** Opening Material for this task block **
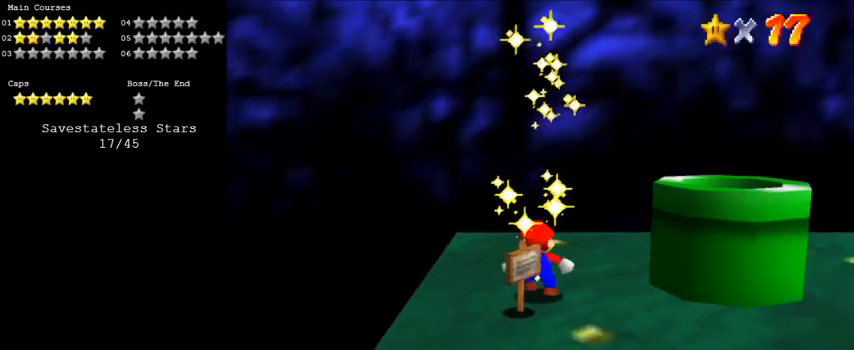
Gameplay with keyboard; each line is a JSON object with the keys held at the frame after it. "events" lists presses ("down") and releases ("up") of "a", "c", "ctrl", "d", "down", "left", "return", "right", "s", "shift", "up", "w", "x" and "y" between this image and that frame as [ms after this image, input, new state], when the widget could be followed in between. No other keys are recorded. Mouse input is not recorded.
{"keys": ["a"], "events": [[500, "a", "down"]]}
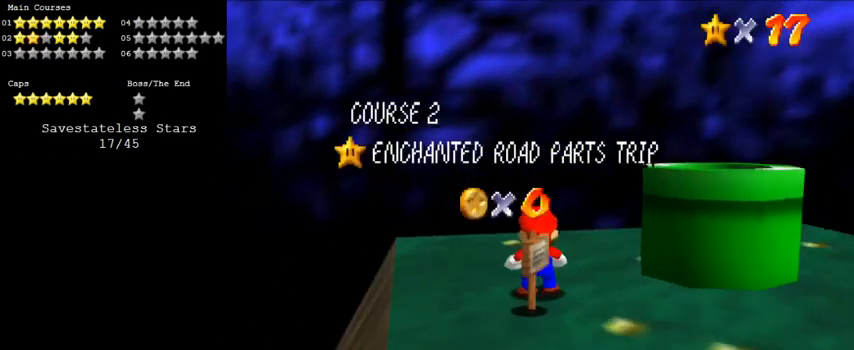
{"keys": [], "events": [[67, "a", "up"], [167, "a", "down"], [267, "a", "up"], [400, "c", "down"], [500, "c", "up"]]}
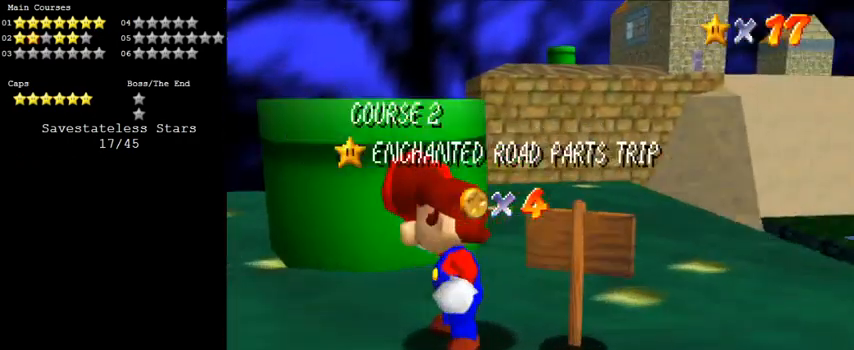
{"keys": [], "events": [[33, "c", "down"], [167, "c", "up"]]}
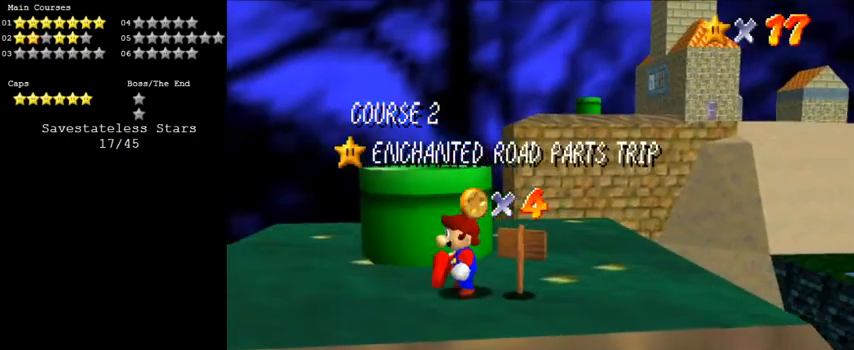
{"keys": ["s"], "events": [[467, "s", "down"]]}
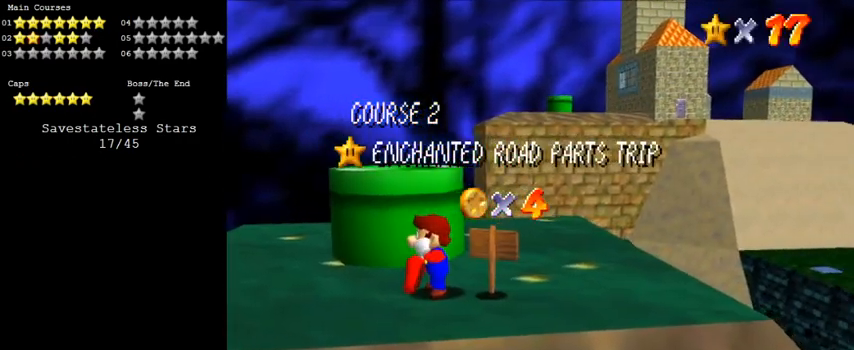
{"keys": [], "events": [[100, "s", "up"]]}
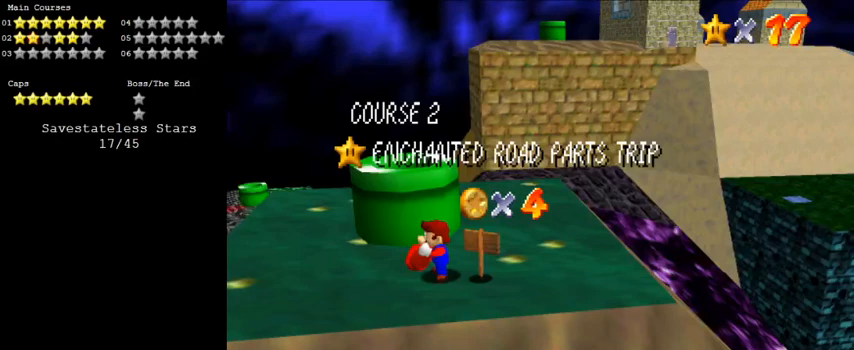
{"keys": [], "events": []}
** Closing Material for this task block **
For the word "down", count the lines in the records that contain it. Give the number and no other words.

5